設問一覧:
a) 本文抜粋によれば、出場許可情報作成部1101があらかじめ定められた時間内に判断できなかった場合、出場可否11030にはどのような値が設定されますか。
b) 本文抜粋のうち、「出場許可情報作成部1101は、上記のよう」から「ヤ情報1004を含んでいる。」までを、一字一句違えずにすべて書き出してください。

本文抜粋:
☆ ☆ ☆

出場許可情報作成部1101は、上記のような残額情報1102と、全ダイヤ情報1103と、出場許可情報作成リクエスト1600とを参照し、残額情報1102に記憶されているチャージ残額10020以内で移動可能な駅ID11020について、出場可否11030を「可」に設定し、それ以外の場合(すなわち残額不足の場合)には、出場可否11030を「否」に設定する。図11Aでは、例えば、媒体IDが「001」であるICカードの利用者は、A駅、B駅のいずれでも出場可能であるが、媒体IDが「123」であるICカードの利用者は、A駅で出場することはできるが、B駅では残額不足で出場できないことを示している。なお、出場許可情報作成部1101は、あらかじめ定められた時間内に上記判断ができなかった場合には出場可否11030には「可」または「否」のいずれでもない初期値「−」を設定している。また、全ダイヤ情報1103は、図4Bに示したダイヤ情報1004と同様のレイアウトで構成されたデータであり、それぞれの中間サーバで保持されるダイヤ情報1004を含んでいる。

☆ ☆ ☆

提供情報:
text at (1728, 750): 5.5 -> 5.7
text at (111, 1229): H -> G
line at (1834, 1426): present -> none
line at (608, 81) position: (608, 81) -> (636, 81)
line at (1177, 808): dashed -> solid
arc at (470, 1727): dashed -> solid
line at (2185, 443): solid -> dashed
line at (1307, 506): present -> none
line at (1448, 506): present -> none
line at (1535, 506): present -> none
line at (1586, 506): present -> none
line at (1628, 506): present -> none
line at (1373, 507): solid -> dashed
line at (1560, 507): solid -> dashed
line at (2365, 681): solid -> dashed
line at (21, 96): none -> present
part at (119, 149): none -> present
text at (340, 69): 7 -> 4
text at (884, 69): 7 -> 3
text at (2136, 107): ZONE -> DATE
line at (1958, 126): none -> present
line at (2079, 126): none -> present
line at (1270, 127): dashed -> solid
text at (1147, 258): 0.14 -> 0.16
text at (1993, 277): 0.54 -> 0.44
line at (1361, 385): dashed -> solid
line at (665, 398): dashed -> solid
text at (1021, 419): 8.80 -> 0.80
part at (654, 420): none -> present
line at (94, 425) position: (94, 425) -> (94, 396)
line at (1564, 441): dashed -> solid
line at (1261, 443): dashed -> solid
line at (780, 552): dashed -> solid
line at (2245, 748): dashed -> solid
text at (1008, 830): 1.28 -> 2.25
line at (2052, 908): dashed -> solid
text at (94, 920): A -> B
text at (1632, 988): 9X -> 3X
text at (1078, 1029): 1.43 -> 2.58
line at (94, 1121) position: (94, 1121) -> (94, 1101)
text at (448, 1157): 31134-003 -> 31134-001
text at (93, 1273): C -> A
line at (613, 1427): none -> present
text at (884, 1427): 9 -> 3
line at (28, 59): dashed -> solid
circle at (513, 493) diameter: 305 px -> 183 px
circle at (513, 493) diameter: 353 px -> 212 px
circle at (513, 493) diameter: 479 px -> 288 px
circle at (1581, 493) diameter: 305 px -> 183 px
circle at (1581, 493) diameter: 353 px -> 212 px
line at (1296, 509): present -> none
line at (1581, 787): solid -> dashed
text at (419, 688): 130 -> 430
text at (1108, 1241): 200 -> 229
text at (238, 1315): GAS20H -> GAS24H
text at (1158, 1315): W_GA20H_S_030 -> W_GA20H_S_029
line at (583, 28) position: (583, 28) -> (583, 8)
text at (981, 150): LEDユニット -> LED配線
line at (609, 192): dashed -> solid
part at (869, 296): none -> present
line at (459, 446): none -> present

☆ ☆ ☆

回答欄:
a) 「可」または「否」のいずれでもない初期値「−」が設定されます。

b)
出場許可情報作成部1101は、上記のような残額情報1102と、全ダイヤ情報1103と、出場許可情報作成リクエスト1600とを参照し、残額情報1102に記憶されているチャージ残額10020以内で移動可能な駅ID11020について、出場可否11030を「可」に設定し、それ以外の場合(すなわち残額不足の場合)には、出場可否11030を「否」に設定する。図11Aでは、例えば、媒体IDが「001」であるICカードの利用者は、A駅、B駅のいずれでも出場可能であるが、媒体IDが「123」であるICカードの利用者は、A駅で出場することはできるが、B駅では残額不足で出場できないことを示している。なお、出場許可情報作成部1101は、あらかじめ定められた時間内に上記判断ができなかった場合には出場可否11030には「可」または「否」のいずれでもない初期値「−」を設定している。また、全ダイヤ情報1103は、図4Bに示したダイヤ情報1004と同様のレイアウトで構成されたデータであり、それぞれの中間サーバで保持されるダイヤ情報1004を含んでいる。